» ASSIGNED TASK
Your answer should repeat every line of the records below in which the word "Криму" appears.

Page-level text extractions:
━━━━

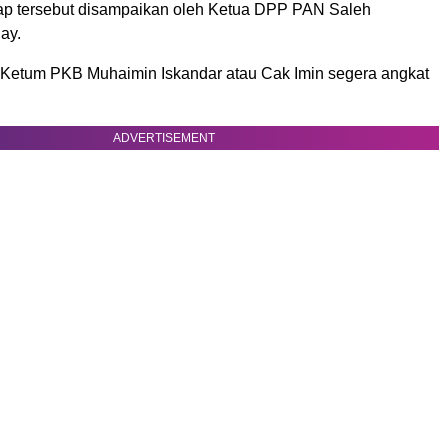
ap tersebut disampaikan oleh Ketua DPP PAN Saleh
ay.
Ketum PKB Muhaimin Iskandar atau Cak Imin segera angkat
ADVERTISEMENT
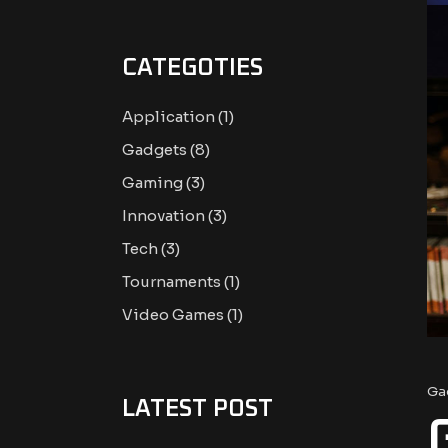
CATEGOTIES
Application
(1)
Gadgets
(8)
Gaming
(3)
Innovation
(3)
Tech
(3)
Tournaments
(1)
Video Games
(1)
Ga
LATEST POST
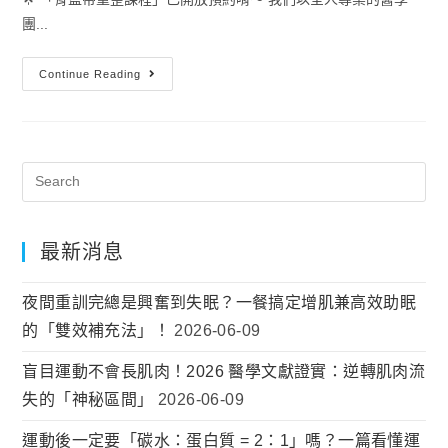
團...
Continue Reading
最新消息
夜間重訓完總是興奮到失眠？一餐搞定增肌兼高效助眠
的「雙效補充法」！
2026-06-09
盲目運動不會長肌肉！2026 醫學文獻證實：逆轉肌肉流
失的「神秘區間」
2026-06-09
運動後一定要「碳水：蛋白質 = 2：1」嗎？一篇看懂運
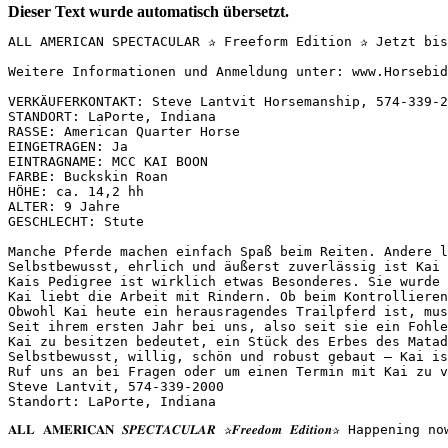
Dieser Text wurde automatisch übersetzt.
ALL AMERICAN SPECTACULAR ✰ Freeform Edition ✰ Jetzt bis
Weitere Informationen und Anmeldung unter: www.Horsebid
VERKÄUFERKONTAKT: Steve Lantvit Horsemanship, 574-339-2
STANDORT: LaPorte, Indiana

RASSE: American Quarter Horse

EINGETRAGEN: Ja

EINTRAGNAME: MCC KAI BOON

FARBE: Buckskin Roan

HÖHE: ca. 14,2 hh

ALTER: 9 Jahre

GESCHLECHT: Stute

Manche Pferde machen einfach Spaß beim Reiten. Andere l
Selbstbewusst, ehrlich und äußerst zuverlässig ist Kai 
Kais Pedigree ist wirklich etwas Besonderes. Sie wurde 
Kai liebt die Arbeit mit Rindern. Ob beim Kontrollieren
Obwohl Kai heute ein herausragendes Trailpferd ist, mus
Seit ihrem ersten Jahr bei uns, also seit sie ein Fohle
Kai zu besitzen bedeutet, ein Stück des Erbes des Matad
Selbstbewusst, willig, schön und robust gebaut – Kai is
Ruf uns an bei Fragen oder um einen Termin mit Kai zu v
Steve Lantvit, 574-339-2000

Standort: LaPorte, Indiana
𝐀𝐋𝐋 𝐀𝐌𝐄𝐑𝐈𝐂𝐀𝐍 𝑺𝑷𝑬𝑪𝑻𝑨𝑪𝑼𝑳𝑨𝑹 ✰𝑭𝒓𝒆𝒆𝒅𝒐𝒎 𝑬𝒅𝒊𝒕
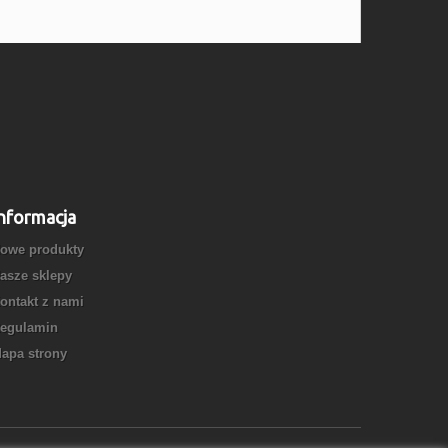
nformacja
owe produkty
asze sklepy
ontakt z nami
egulamin
apa strony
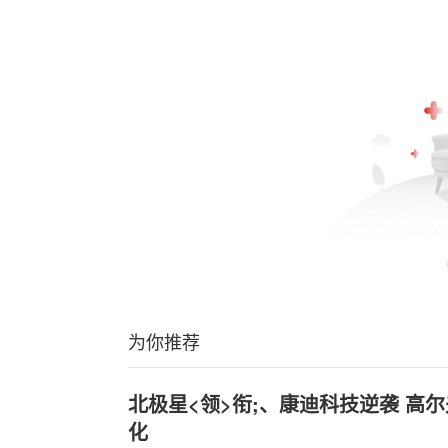
为你推荐
北极星<领>衔;、康迪科技逆袭 高
化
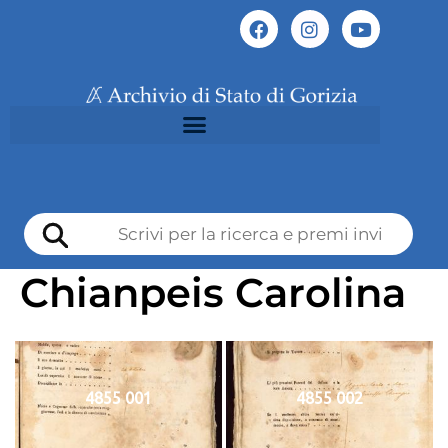
Chianpeis Carolina
4855 001
4855 002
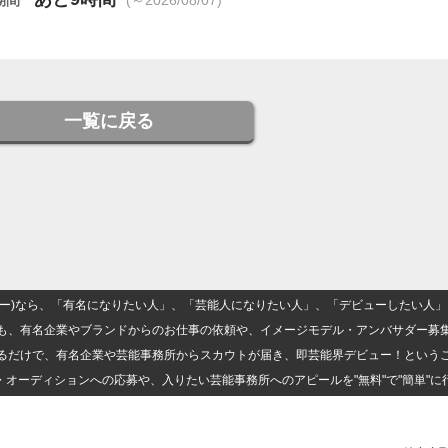
一覧に戻る
(ナロー)なら、「有名になりたい人」、「芸能人になりたい人」、「デビューしたい
も、有名企業やブランドからのお仕事の依頼や、イメージモデル・アンバサダー募
るだけで、有名企業や芸能事務所からスカウトが届き、即芸能界デビュー！という
・オーディションへの応募や、入りたい芸能事務所へのアピールを"無料"で"簡単"に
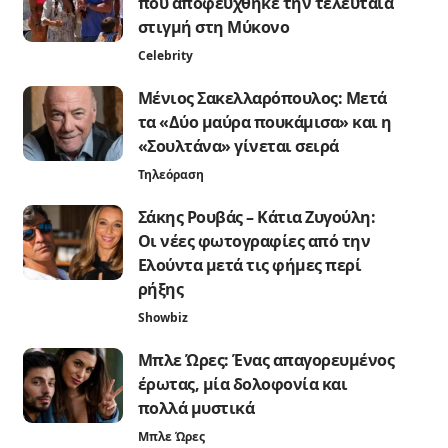
που αποφεύχθηκε την τελευταία
στιγμή στη Μύκονο
Celebrity
Μένιος Σακελλαρόπουλος: Μετά
τα «Δύο μαύρα πουκάμισα» και η
«Σουλτάνα» γίνεται σειρά
Τηλεόραση
Σάκης Ρουβάς – Κάτια Ζυγούλη:
Οι νέες φωτογραφίες από την
Ελούντα μετά τις φήμες περί
ρήξης
Showbiz
Μπλε Ώρες: Ένας απαγορευμένος
έρωτας, μία δολοφονία και
πολλά μυστικά
Μπλε Ώρες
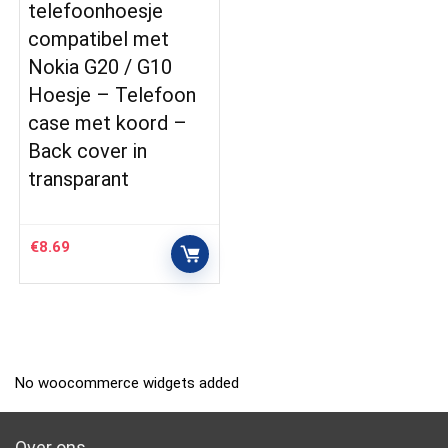
telefoonhoesje
compatibel met
Nokia G20 / G10
Hoesje – Telefoon
case met koord –
Back cover in
transparant
€
8.69
No woocommerce widgets added
Over ons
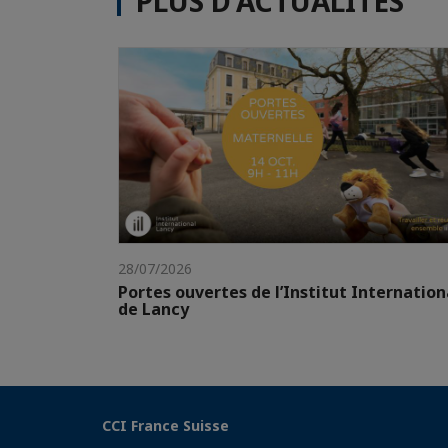
PLUS D'ACTUALITÉS
28/07/2026
Portes ouvertes de l’Institut Internation
de Lancy
CCI France Suisse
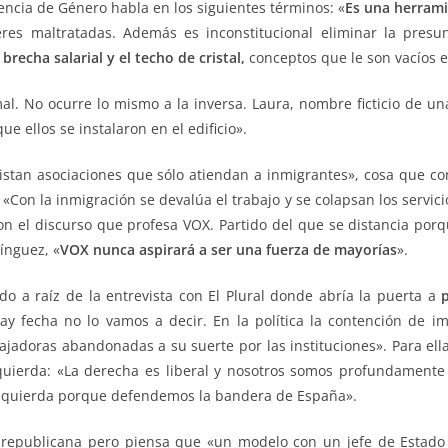
encia de Género habla en los siguientes términos: «
Es una herrami
res maltratadas. Además es inconstitucional eliminar la pres
 brecha salarial y el techo de cristal,
conceptos que le son vacíos e
. No ocurre lo mismo a la inversa. Laura, nombre ficticio de una
 ellos se instalaron en el edificio».
xistan asociaciones que sólo atiendan a inmigrantes», cosa que co
«Con la inmigración se devalúa el trabajo y se colapsan los servici
con el discurso que profesa VOX. Partido del que se distancia por
ínguez, «
VOX nunca aspirará a ser una fuerza de mayorías
».
o a raíz de la entrevista con El Plural donde abría la puerta a
p
ay fecha no lo vamos a decir. En la política la contención de im
bajadoras abandonadas a su suerte por las instituciones». Para el
zquierda: «La derecha es liberal y nosotros somos profundamente 
izquierda porque defendemos la bandera de España».
republicana pero piensa que «un modelo con un jefe de Estado e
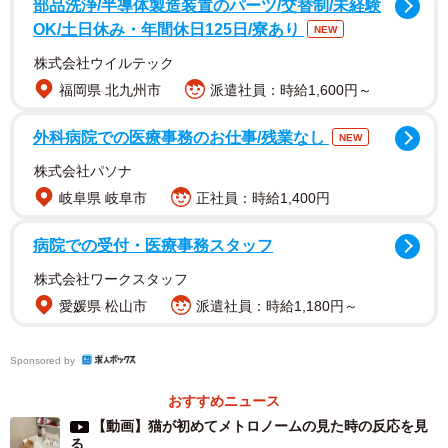
部品洗浄/半導体製造装置のパーツ/交替制/未経験
た。
OK/土日休み・年間休日125日/寮あり
NEW
株式会社ウイルテック
福岡県 北九州市
派遣社員：時給1,600円～
外科病院での医療事務のお仕事/残業なし
NEW
株式会社パソナ
岐阜県 岐阜市
正社員：時給1,400円
病院での受付・医療事務スタッフ
株式会社ワークスタッフ
愛媛県 松山市
派遣社員：時給1,180円～
Sponsored by
おすすめニュース
【動画】猫が初めてメトロノームの見た時の反応を見
る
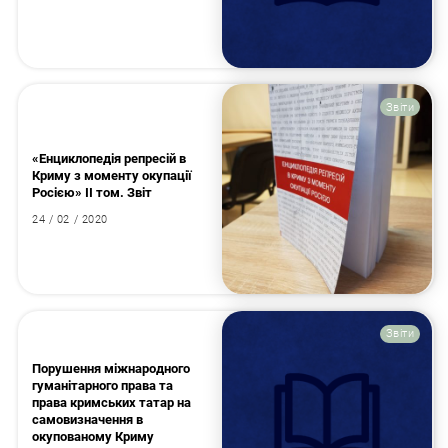
Звіти
«Енциклопедія репресій в
Криму з моменту окупації
Росією» II том. Звіт
24 / 02 / 2020
Звіти
Порушення міжнародного
гуманітарного права та
права кримських татар на
самовизначення в
окупованому Криму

━━━━

» ANSWER TO THIS EXERCISE
Криму з моменту окупації
окупованому Криму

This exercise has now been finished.